Também é em busca do cumprimento das políticas públicas e melhoria na estrutura oferecida à comunidade que Weibe Tapeba (PT) buscou reeleição no município de Caucaia, também na RMF. Em 2016, primeira vez que concorreu, ele conseguiu ser o único da sigla a ocupar uma vaga no legislativo de Caucaia. Neste pleito, a sigla também colocou o cacique Luiz Antônio, da etnia Anacé na suplência.

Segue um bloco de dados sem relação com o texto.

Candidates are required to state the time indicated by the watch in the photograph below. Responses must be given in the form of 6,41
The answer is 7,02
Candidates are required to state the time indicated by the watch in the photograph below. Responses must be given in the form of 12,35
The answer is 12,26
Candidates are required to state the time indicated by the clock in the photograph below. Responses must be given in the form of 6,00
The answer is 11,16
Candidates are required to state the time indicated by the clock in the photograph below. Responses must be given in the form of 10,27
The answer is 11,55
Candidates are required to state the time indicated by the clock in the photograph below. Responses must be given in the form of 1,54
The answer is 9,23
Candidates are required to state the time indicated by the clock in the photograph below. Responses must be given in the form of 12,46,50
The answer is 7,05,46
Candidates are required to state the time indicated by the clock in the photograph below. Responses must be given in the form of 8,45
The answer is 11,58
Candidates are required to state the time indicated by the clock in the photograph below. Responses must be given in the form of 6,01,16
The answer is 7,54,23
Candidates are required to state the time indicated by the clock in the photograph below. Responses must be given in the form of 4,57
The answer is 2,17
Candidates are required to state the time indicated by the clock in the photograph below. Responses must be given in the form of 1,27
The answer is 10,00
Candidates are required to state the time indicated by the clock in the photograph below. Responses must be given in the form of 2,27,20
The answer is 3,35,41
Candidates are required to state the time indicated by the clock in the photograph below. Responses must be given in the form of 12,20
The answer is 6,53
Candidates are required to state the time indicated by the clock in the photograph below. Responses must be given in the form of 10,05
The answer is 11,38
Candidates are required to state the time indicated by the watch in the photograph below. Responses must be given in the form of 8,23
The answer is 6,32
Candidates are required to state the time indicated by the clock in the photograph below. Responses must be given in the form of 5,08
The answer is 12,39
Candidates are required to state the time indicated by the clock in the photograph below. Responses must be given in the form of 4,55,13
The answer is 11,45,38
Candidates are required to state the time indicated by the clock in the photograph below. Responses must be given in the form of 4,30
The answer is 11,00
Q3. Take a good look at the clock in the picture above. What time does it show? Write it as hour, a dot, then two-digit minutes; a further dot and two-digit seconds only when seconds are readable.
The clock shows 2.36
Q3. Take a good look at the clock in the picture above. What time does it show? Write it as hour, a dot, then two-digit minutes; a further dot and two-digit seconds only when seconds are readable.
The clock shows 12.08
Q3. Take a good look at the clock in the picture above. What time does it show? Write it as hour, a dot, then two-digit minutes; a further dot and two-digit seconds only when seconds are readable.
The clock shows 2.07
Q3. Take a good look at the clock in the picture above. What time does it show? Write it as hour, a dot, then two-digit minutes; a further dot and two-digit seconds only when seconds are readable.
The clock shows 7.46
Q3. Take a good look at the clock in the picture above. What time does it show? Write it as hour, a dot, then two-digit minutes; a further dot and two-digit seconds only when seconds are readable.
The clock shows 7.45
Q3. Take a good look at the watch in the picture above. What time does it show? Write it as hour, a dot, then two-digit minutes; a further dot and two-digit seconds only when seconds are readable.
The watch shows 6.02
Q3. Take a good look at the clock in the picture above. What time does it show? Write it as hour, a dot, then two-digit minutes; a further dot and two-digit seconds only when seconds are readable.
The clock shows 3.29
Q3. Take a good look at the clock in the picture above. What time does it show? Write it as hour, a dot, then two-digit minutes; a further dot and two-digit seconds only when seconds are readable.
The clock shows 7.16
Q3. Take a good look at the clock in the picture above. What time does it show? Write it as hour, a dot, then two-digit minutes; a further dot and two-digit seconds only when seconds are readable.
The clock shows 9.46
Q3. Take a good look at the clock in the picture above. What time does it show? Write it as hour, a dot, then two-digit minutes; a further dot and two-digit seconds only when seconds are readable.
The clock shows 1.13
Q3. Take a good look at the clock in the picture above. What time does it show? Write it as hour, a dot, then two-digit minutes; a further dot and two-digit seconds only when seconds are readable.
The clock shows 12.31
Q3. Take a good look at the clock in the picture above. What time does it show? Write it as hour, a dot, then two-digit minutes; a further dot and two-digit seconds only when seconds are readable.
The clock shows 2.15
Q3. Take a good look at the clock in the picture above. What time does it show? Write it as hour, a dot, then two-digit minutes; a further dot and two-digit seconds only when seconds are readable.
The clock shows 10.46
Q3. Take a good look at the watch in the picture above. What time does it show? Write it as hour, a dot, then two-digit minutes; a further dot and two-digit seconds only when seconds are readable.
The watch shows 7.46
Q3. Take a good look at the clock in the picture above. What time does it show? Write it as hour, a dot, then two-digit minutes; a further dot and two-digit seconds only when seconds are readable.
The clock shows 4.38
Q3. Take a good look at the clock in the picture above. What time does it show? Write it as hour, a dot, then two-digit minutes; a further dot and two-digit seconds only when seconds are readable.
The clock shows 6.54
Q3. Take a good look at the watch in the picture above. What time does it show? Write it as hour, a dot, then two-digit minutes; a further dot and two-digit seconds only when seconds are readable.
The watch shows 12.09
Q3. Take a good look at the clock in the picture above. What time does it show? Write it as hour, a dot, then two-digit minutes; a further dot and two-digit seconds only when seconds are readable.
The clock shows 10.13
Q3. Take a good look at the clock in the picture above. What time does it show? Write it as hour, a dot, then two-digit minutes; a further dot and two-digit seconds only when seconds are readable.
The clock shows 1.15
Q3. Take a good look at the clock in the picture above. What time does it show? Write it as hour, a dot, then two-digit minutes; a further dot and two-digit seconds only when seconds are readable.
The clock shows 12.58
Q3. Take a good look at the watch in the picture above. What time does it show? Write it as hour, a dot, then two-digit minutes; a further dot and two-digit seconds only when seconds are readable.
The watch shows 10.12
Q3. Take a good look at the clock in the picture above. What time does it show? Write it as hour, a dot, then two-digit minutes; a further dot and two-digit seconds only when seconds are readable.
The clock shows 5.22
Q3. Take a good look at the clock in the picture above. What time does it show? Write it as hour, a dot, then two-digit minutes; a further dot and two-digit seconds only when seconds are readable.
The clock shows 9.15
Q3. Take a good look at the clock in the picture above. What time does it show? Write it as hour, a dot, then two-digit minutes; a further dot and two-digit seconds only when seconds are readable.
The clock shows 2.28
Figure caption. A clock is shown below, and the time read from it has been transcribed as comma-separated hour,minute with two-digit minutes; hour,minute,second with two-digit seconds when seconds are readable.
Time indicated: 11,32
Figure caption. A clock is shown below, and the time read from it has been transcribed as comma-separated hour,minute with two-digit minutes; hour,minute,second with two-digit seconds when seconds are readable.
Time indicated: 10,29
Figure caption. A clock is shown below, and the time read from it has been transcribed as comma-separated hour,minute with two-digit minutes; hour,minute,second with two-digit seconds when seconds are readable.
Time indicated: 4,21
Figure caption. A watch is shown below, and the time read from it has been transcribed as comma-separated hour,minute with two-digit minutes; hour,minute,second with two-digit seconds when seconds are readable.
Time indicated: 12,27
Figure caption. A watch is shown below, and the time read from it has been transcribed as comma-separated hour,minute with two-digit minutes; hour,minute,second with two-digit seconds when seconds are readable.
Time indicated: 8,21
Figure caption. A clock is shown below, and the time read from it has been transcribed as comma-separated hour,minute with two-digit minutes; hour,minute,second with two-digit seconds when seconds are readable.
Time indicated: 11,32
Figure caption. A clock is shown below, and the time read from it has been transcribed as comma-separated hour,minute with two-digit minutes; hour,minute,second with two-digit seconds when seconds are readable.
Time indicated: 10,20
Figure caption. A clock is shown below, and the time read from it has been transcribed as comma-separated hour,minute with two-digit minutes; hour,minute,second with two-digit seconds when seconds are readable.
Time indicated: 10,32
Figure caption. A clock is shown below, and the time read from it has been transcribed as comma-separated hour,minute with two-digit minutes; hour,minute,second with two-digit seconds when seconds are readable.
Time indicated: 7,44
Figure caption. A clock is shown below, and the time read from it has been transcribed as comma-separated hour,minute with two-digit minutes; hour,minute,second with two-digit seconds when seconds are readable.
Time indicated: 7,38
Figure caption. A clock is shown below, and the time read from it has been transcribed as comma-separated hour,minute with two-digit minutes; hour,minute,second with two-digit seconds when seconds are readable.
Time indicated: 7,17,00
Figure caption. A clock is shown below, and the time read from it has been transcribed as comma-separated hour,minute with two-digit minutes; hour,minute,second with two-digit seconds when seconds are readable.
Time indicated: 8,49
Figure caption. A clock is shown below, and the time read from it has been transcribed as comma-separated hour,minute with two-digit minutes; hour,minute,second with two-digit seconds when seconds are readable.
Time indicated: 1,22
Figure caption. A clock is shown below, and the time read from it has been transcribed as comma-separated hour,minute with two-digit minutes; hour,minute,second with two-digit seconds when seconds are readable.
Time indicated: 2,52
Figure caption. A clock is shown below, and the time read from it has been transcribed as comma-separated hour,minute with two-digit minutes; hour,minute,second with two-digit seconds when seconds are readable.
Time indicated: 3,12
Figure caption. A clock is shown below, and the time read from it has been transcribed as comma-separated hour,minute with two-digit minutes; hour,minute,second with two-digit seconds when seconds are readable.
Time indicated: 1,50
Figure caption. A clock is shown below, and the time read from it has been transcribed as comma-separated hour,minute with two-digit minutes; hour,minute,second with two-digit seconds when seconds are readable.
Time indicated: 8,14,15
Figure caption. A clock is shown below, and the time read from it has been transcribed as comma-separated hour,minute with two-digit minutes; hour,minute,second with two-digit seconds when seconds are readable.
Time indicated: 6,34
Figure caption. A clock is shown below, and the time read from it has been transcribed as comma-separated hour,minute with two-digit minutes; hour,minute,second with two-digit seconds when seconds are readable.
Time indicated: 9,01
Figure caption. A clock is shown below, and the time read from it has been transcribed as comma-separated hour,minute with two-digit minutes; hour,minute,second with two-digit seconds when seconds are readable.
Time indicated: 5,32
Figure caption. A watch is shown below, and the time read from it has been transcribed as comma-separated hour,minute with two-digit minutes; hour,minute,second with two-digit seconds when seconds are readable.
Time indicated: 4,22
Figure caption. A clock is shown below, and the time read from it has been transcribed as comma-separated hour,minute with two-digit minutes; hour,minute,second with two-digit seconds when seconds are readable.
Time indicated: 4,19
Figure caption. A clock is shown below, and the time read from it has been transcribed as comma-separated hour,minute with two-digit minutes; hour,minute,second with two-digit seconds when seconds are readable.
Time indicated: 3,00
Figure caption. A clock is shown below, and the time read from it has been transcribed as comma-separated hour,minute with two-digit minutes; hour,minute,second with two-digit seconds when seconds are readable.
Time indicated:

No município de Monsenhor Tabosa, no Sertão de Crateús, além do potiguara Vicente Sampaio Filho (PDT) ter sido reeleito para o quinto mandato; Valdemar dos Santos, do mesmo partido, mas pertencente à etnia Tubiba-tapuia, assume o primeiro mandato legislativo em 2021.

Aratuba leva à Câmara a única mulher indígena eleita em todo o Estado neste pleito: Elque Atanaelle Barroso da Silva. Elky (Democratas), como foi registrada nas urnas, faz parte dos Kanindé de Aratuba e foi eleita também para primeiro mandato.

De acordo com a Articulação dos Povos Indígenas do Brasil (Apib), em 2020, um total de 2.212 representantes de povos originários lançaram-se na disputa por cargos eletivos, um aumento de 27% em comparação com 2016. O número de candidaturas já representava um recorde que se somou ao resultado: 236 eleitos em todo o País, um aumento de 27% em comparação com 2016. Esse total leva aos cargos municipais a representação de 71 etnias, segundo o levantamento.

São 215 vereadores, dez prefeitos e 11 vice-prefeitos indígenas eleitos por todo o país em 2020. No último pleito municipal, saíram vitoriosos 169 vereadores, seis prefeitos e dez vice-prefeitos pertencentes a povos originários.

Segundo o advogado e vereador eleito Weiber Tapeba, o movimento indígena tem trabalhado para o fortalecimento de candidaturas, tanto indígenas como de outros povos tradicionais, e a tendência é que isso favoreça o lançamento de nomes para o legislativo estadual em 2022. “Acredito sim em um cenário favorável para uma candidatura forte que defenda essas bandeiras no parlamento estadual”, afirmou.

Povos tradicionais do Brasil

O Decreto Federal Nº 6.040/2007 define povos e comunidades tradicionais como “grupos culturalmente diferenciados e que se reconhecem como tais, que possuem formas próprias de organização social, que ocupam e usam territórios e recursos naturais como condição para sua reprodução cultural, social, religiosa, ancestral e econômica, utilizando conhecimentos, inovações e práticas gerados e transmitidos por tradição”.

A estimativa é de 29 categorias de povos tradicionais no País, incluindo quilombolas, ciganos, matriz africana, seringueiros, castanheiros, quebradeiras de coco-babaçu, comunidades de fundo de pasto, faxinalenses, pescadores artesanais, marisqueiras, ribeirinhos, varjeiros, caiçaras, praieiros, sertanejos, jangadeiros, ciganos, açorianos, campeiros, varzanteiros, pantaneiros e caatingueiros.

Por terem passado por processos históricos específicos que os levam a condições de pobreza, preconceito e vulnerabilidade social, foi destinada a esses povos uma política nacional própria de desenvolvimento sustentável, descrita no mesmo decreto de reconhecimento.